First, the controller 100 drives the liquid applying means moving motor 137 to move the liquid applying unit 140 in the main scanning direction, thereby moving the liquid applying head 146 from the standby position HP to the liquid applying position B1 (FIG. 24B) . ) and a position corresponding to the binding position B1 in FIG. 24(C) ). The controller 100 also drives the rotary motor 150 to rotate the rotary bracket 142, thereby rotating the liquid application head 146 from the standby angle to the liquid application angle (S801). The fact that the liquid applying head 146 has reached the position and the liquid applying angle at which it can face the liquid applying position B1 can be grasped by the pulse signals output from the rotary encoders of the liquid applying means moving motor 137 and the rotary motor 150 .

Claims (9)

a transport unit that transports the medium;
a liquid application unit including a liquid application member that applies liquid to a portion of the at least one medium transported by the transport unit;
a press-fitting means for pressurizingly deforming and binding a medium bundle containing at least one medium to which the liquid is applied by the liquid applying means;
a control unit that determines the amount of movement of the liquid applying member relative to at least one medium based on the height information of the medium, and moves the liquid applying member relative to the medium based on the amount of movement; A media processing device comprising: 2. The medium processing according to claim 1, wherein said control unit changes said movement amount based on said height information so that the amount of liquid applied to said medium by said liquid applying member becomes a specified amount. Device.
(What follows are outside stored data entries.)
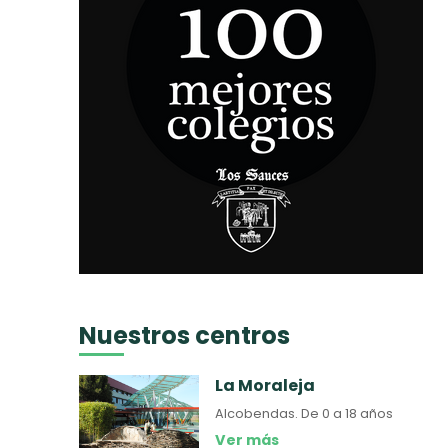
Nuestros centros
La Moraleja
Alcobendas.
De 0 a 18 años
Ver más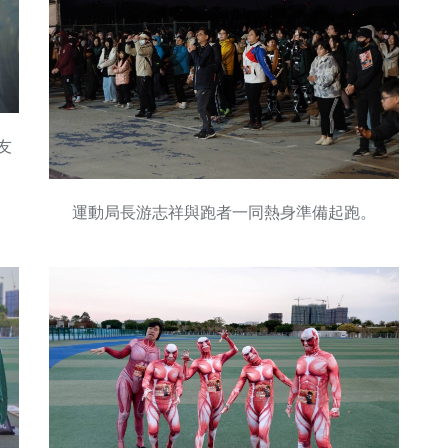
友
運動局長游志祥與跑者一同熱身準備起跑。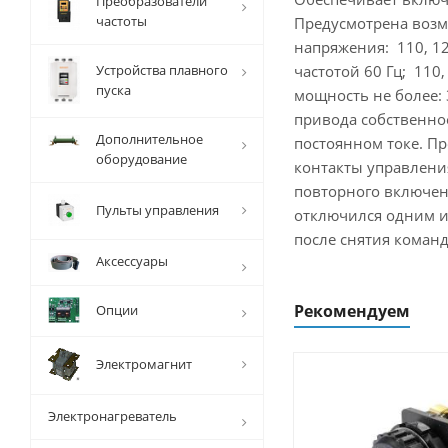
Преобразователи
частоты
Предусмотрена возм
напряжения: 110, 127
Устройства плавного
частотой 60 Гц; 110
пуска
мощность не более:
привода собственно
Дополнительное
постоянном токе. Пр
оборудование
контакты управлени
повторного включен
Пульты управления
отключился одним и
после снятия команд
Аксессуары
Рекомендуем
Опции
Электромагнит
Электронагреватель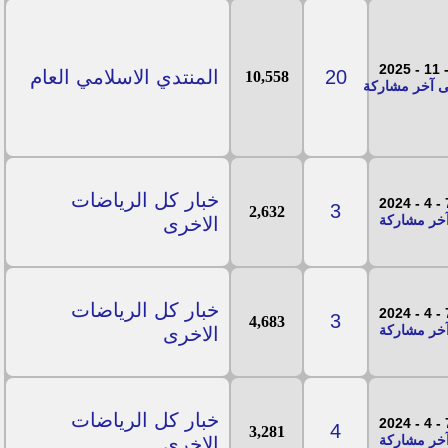
20
المنتدي الاسلامي العام
10,558
خبار كل الرياضات
7 - 
3
2,632
الاخرى
خبار كل الرياضات
7 - 
3
4,683
الاخرى
خبار كل الرياضات
7 - 
4
3,281
الاخرى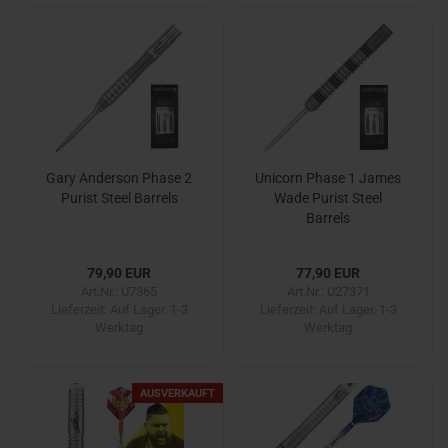
Gary Anderson Phase 2
Unicorn Phase 1 James
Purist Steel Barrels
Wade Purist Steel
Barrels
79,90 EUR
77,90 EUR
Art.Nr.: U7365
Art.Nr.: U27371
Lieferzeit:
Auf Lager. 1-3
Lieferzeit:
Auf Lager. 1-3
Werktag
Werktag
AUSVERKAUFT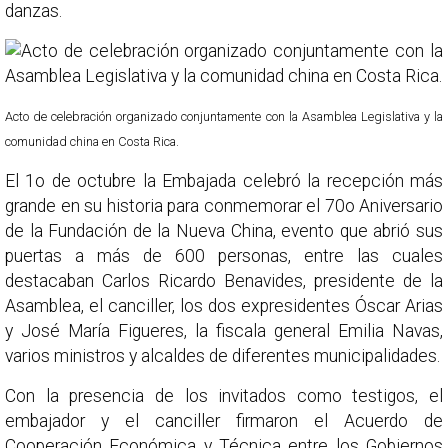
danzas.
Acto de celebración organizado conjuntamente con la Asamblea Legislativa y la
comunidad china en Costa Rica.
El 1o de octubre la Embajada celebró la recepción más
grande en su historia para conmemorar el 70o Aniversario
de la Fundación de la Nueva China, evento que abrió sus
puertas a más de 600 personas, entre las cuales
destacaban Carlos Ricardo Benavides, presidente de la
Asamblea, el canciller, los dos expresidentes Óscar Arias
y José María Figueres, la fiscala general Emilia Navas,
varios ministros y alcaldes de diferentes municipalidades.
Con la presencia de los invitados como testigos, el
embajador y el canciller firmaron el Acuerdo de
Cooperación Económica y Técnica entre los Gobiernos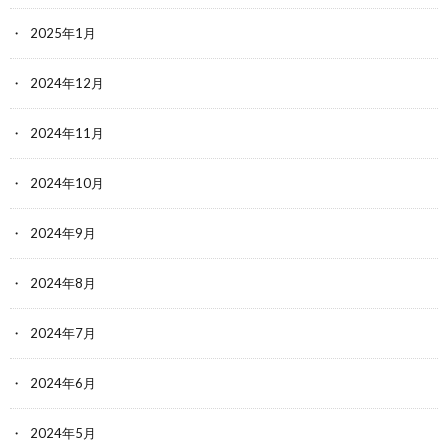
2025年1月
2024年12月
2024年11月
2024年10月
2024年9月
2024年8月
2024年7月
2024年6月
2024年5月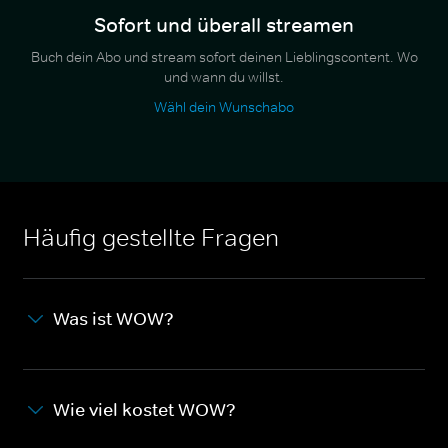
Sofort und überall streamen
Buch dein Abo und stream sofort deinen Lieblingscontent. Wo
und wann du willst.
Wähl dein Wunschabo
Häufig gestellte Fragen
Was ist WOW?
Wie viel kostet WOW?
The control unit determines the amount of movement so that the amount of liquid applied to the medium by the liquid application member is a specified amount, and determines a movement start position of the liquid application member based on the amount of movement. 2. The medium processing apparatus of claim 1, wherein the amount of movement of the liquid applying member is set to a default value while changing. The control unit changes the amount of movement of the liquid applying member based on the amount of movement so that the amount of liquid applied to the medium by the liquid applying member becomes a specified amount. 2. The media processing device according to claim 1, wherein the movement start position of is a default position. 5. The control unit according to any one of claims 1 to 4, wherein the control unit acquires the height of the medium based on the number of the medium when the liquid is applied and the thickness of each medium. media handling equipment. The medium processing device according to claim 5, wherein the control unit acquires the thickness of the medium sheet by sheet. 2. The control unit acquires the height of the medium based on a distance from a contact surface of the liquid application member with the medium to a top surface of the medium when the liquid is applied. 5. The media processing device according to any one of items 1 to 4. The transport unit has a transport path for transporting the medium and a retraction transport path different from the transport path,
the conveying unit temporarily conveys the preceding medium to which the liquid is not applied by the liquid applying unit to the evacuation conveying path, and then conveys the preceding medium and the succeeding medium while overlapping each other;
When applying the liquid to the superimposed subsequent medium, the controller controls the height of the preceding medium and the succeeding medium when the liquid is applied. The medium processing device according to any one of claims 1 to 4, wherein the amount of movement of the liquid applying member is controlled. an image forming apparatus comprising an image forming unit that forms images on a plurality of media;
5 . An image forming system, comprising: the medium processing apparatus according to claim 1 , which binds a plurality of media on which images have been formed by the image forming apparatus.